There is no doubt that every member of the Trump administration is taking turns being scrutinized by the public and the press and last week it was Omarosa Manigualt's turn. Page Six reported last Thursday that Manigault had been added to a panel for the National Association of Black Journalists conference for that Friday. News of her inclusion in the event turned it into what one attendee referred to as a "shit show". This refers to an exchange between Jason Johnson of The Root and editor Danielle Belton before the event as Johnson was part of the panel.

Manigault invite upsets some panelists

When the announcement was made, New York Times journalist Nikole Hannah-Jones who was supposed to moderate the event bailed. The New Yorker's Jelani Cobb also refused to show up. Despite this, both of them said that in their defense that they had they left because the setup for the event was unorganized and that there was no real format. According to Page Six, however, one source told them that the majority of the people who were there did not want Omarosa involved.

In an article by the Root titled: "Why I Participated in That Hot-Mess Panel With Omarosa at NABJ Last Week", Johnson mentions that he was added to the panel the day before, which somewhat confirms the view that the event was unorganized.

But Johnson also says that he and Omarosa have always had civil discussions with each other in past interviews. He stated that no one at the event should have expected it to have gone well especially if they do not understand that Manigault has little power in Trump's White House.

Omarosa becomes defensive

The event was called "Black and Blue: Raising Our Sons, Protecting Our Communities" which was panel discussion about police brutality.

It was reported that before Manigault entered the stage that the newly assigned moderator Ed Gordon asked that everyone try and be civil. She then entered and spoke about members of her family who were murdered in Youngstown, Ohio which is her hometown. It was when he asked her about how she could sit in the Trump administration when the President was clearly for police brutality against blacks that she became hostile and defensive.
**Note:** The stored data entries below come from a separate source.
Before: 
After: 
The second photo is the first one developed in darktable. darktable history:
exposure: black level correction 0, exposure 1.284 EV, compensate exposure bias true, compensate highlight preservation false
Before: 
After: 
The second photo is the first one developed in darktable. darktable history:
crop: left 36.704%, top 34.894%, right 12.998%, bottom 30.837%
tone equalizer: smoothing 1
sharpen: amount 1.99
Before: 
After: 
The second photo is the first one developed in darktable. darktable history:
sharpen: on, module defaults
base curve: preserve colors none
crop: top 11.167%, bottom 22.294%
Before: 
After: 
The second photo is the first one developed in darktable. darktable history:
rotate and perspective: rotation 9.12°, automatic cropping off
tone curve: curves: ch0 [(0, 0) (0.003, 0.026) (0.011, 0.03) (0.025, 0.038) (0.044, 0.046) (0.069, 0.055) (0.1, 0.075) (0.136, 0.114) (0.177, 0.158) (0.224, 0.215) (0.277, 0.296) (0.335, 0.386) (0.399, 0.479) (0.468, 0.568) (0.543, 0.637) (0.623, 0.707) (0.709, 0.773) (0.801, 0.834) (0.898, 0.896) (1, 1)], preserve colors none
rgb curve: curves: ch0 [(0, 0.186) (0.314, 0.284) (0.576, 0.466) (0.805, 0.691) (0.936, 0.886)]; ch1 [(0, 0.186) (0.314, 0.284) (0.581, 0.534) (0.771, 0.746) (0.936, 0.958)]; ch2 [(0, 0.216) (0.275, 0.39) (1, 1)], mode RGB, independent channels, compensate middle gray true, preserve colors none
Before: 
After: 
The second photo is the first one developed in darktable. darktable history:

She lashed out at Gordon for being hostile and said that the story about her family members being killed was being ignored.

White House aide battles the room

Manigault reportedly got up and went to the other site of the stage where she ordered him to ask his question but to not lecture her. She then proceeded to sabotage the panel by refusing to answer any more questions and was apparently checking her phone for the rest of the panel's Q&A. When she was asked about President Trump's comments where he told officers at an event that they didn't have to protect the heads of suspects when they put them in vehicles, she agreed that his comments were wrong but she also said that the White House took police brutality seriously.

Judging from her response, it's clear that she knows how the President's comment was perceived and unlike other Trump officials, she didn't try to spin it into another direction as if he meant something else.

As Johnson pointed out in his article, everything the White House aide became defensive about questions as if she were speaking on behalf of the administration again reminding Mr. Gordon that she was there to talk about her experience with violence. She also defended herself when she was appeared to be criticized for taking a job with the Trump White House saying that "if you're not on the table, you're on the menu".

Before she joined the White House, Omarosa was part of Donald Trump's NBC show, The Apprentice and Celebrity Apprentice.

Other reports of the event said that some people in the audience stood with their backs to Manigault and that others ended up walking out. The president of the organization, Sarah Glover, reportedly tried to regain control of the situation on the stage after 45 minutes. Towards the end, Manigault left quietly and was escorted by security.